Lately, researchers and aging experts have begun predicting where and how Baby Boomers are going to spend the rest of their lives. Some say we will seek out a “niche” retirement community, while others say we want to age-in-place in our own home retrofitted to accommodate current (or future) ailments. Then there are those who suggest that we might sell the old homestead, buy an RV and see the USA. Another possibility being batted around is that, due to the recession, increased longevity and poor retirement planning, a good many Boomers may be forced to move in with their adult children.
Moving in with my kids (shudder) will hopefully be a last resort and I believe I am correct in assuming they feel the same. So, maybe it would be useful to get a head start and examine other housing options on the menu.
Not to be confused with nursing homes! Baby Boomers have a negative attitude about “homes for the aged” and apparently fear being put in one. Hopefully, the Boomer generation’s desire to avoid entering the old-fashioned version of skilled nursing facilities will serve to propel the industry towards positive change. Some of these “homes” are rushing to update their style and the services offered to residents. One improvement taking place is the consideration of an older person’s wish to return to their own home after hospitalization. The result is a kind of rehabilitation halfway house located on the hospital’s campus. Also, most assisted living facilities are implementing culture changes such as a more inviting, homelike decor, less institutionalized attitudes, and allowing residents the ability to determine their own daily schedules.

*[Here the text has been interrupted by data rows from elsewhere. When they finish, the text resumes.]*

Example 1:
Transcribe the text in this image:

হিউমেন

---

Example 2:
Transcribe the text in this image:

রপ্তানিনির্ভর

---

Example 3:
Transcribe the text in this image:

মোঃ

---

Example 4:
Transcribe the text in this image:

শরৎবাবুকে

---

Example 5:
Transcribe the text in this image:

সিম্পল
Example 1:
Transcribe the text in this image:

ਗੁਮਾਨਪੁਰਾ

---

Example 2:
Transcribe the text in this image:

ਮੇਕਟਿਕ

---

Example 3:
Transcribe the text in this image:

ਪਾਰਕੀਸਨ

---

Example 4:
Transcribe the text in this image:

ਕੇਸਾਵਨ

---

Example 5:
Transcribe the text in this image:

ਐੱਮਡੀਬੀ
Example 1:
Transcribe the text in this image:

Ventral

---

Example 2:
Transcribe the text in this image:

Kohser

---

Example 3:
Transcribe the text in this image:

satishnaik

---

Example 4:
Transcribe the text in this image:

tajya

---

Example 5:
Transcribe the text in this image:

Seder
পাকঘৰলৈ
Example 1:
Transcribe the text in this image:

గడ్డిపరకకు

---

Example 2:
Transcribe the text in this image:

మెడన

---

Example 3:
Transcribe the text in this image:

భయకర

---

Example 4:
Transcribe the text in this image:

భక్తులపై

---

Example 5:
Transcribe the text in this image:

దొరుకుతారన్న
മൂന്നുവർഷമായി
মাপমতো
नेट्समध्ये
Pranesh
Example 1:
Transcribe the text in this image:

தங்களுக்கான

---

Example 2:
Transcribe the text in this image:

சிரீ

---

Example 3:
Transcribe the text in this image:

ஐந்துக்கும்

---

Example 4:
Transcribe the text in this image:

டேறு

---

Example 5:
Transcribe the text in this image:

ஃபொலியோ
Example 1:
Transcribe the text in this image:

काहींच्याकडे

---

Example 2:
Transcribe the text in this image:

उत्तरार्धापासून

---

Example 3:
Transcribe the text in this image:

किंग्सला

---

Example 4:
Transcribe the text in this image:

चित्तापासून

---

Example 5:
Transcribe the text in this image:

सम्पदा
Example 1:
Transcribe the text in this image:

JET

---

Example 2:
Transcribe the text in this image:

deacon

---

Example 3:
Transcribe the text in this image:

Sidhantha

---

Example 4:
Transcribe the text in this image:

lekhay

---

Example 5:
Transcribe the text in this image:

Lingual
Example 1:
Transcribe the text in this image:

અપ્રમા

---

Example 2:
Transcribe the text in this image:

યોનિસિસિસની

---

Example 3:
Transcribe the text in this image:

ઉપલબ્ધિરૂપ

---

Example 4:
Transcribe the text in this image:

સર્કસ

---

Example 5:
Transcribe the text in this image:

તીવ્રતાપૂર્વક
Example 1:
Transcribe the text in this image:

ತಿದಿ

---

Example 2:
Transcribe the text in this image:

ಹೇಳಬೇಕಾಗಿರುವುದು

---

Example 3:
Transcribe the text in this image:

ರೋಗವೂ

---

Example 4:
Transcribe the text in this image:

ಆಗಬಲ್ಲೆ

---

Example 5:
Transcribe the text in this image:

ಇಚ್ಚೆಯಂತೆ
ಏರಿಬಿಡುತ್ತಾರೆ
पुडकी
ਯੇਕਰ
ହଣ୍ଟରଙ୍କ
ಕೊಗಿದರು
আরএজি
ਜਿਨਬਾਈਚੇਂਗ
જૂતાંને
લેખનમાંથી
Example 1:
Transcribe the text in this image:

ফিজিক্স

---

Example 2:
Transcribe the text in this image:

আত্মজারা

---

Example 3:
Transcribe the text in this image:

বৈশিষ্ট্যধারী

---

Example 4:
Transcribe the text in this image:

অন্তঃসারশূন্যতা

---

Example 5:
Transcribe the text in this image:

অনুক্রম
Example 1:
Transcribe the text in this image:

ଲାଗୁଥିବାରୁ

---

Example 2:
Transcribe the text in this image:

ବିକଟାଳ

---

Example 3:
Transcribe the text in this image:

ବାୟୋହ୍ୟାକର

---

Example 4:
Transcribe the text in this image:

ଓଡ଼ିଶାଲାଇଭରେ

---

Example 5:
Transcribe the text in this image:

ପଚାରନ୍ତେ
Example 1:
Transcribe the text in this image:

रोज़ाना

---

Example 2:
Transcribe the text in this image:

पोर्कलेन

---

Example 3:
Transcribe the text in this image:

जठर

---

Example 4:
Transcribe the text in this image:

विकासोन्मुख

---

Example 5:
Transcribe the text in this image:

These are welcome upgrades to nursing homes but let’s concentrate on healthy aging.
- UBRC- Unfamiliar with that acronym? It stands for University-Based Retirement Communities. Makes sense doesn’t it. You had a good time in college, right? Why not revisit that experience and find out what more a college town has to offer than frats, bars, and all night pizza delivery. Retirees can attend university concerts, art exhibits, and even sit in on classes. Residents might be of the erudite variety and oft times include past faculty members and alumni. Here are some UBRC’s to check out: The Village at Penn State, The Forest at Duke, Lasell Village, and Ithaca Longview.
- Niche retirement communities-These are unique in that the culture of the community is based around the retirees’ hobbies and interests. Explore these options: Burbank Senior Artists Colony, Chiefland Astronomy Village, for aging hippies Rocinante, serving retired letter carriers Nalcrest, amateur aviators flock to Spruce Creek Fly-In, and (oh so pretty) equestrian lovers The Ridge at Chukker Creek.
The Center for Disease Control has defined aging-in-place as “the ability to live in one’s own home and community safely, independently, and comfortably, regardless of age, income, or ability level.” The spark from this idea has been lighting up architectural firms, disability product companies, home health care agencies and technology start-ups all around the world. Aging Boomers can choose to pay off their home, remodel a bit and live out the rest of their healthy lives in the neighborhood they have grown to love. A whole new area in the residential remodeling industry has been created where having a CAPS (certified aging in place specialist) designation can give companies a competitive edge in helping a home-owner retrofit their home for physical age-related changes and future ailments. Using residential universal design ideas, a Baby Boomer can slowly make changes to living areas, such as kitchen and bath, that will accommodate and aid health limitations and still retain a certain design aesthetic. Once the house is set up for the eventualities of aging, the homeowner can still deal with incapacitating illness by employing medical home care helpers.
Check out these great ideas and products:
- Book: Unassisted Living: Ageless Homes for Later Life by Wid Chapman & Jeffrey P. Rosenfeld
- Aging-in-Place Ideas for Kitchens
- Aging Safely Baths
- In Canada: Safe Bathing Centre
Other Retirement Living Ideas
- Retirement Recreational Vehicle Parks: Lots of parks cater to the 55+ crowd and one even provides special CARE (continuing assistance for retired escapees) Rainbow’s End RV Park Livingston, TX.
- Cruise Ship Living: Writer Brian Jaeger lists 6 Reasons to Consider Retirement on a Cruise. Among them are socialization, food, and service. He reasons that the cost can be significantly less than some high-end retirement communities. But if you have cashed out with plenty of retirement dough, you might want to own a piece of The World Residences at Sea.
- Living with your kids: Crack open a bottle of Boone’s Farm and put some records on the stereo because Mom and Pop are moving in!!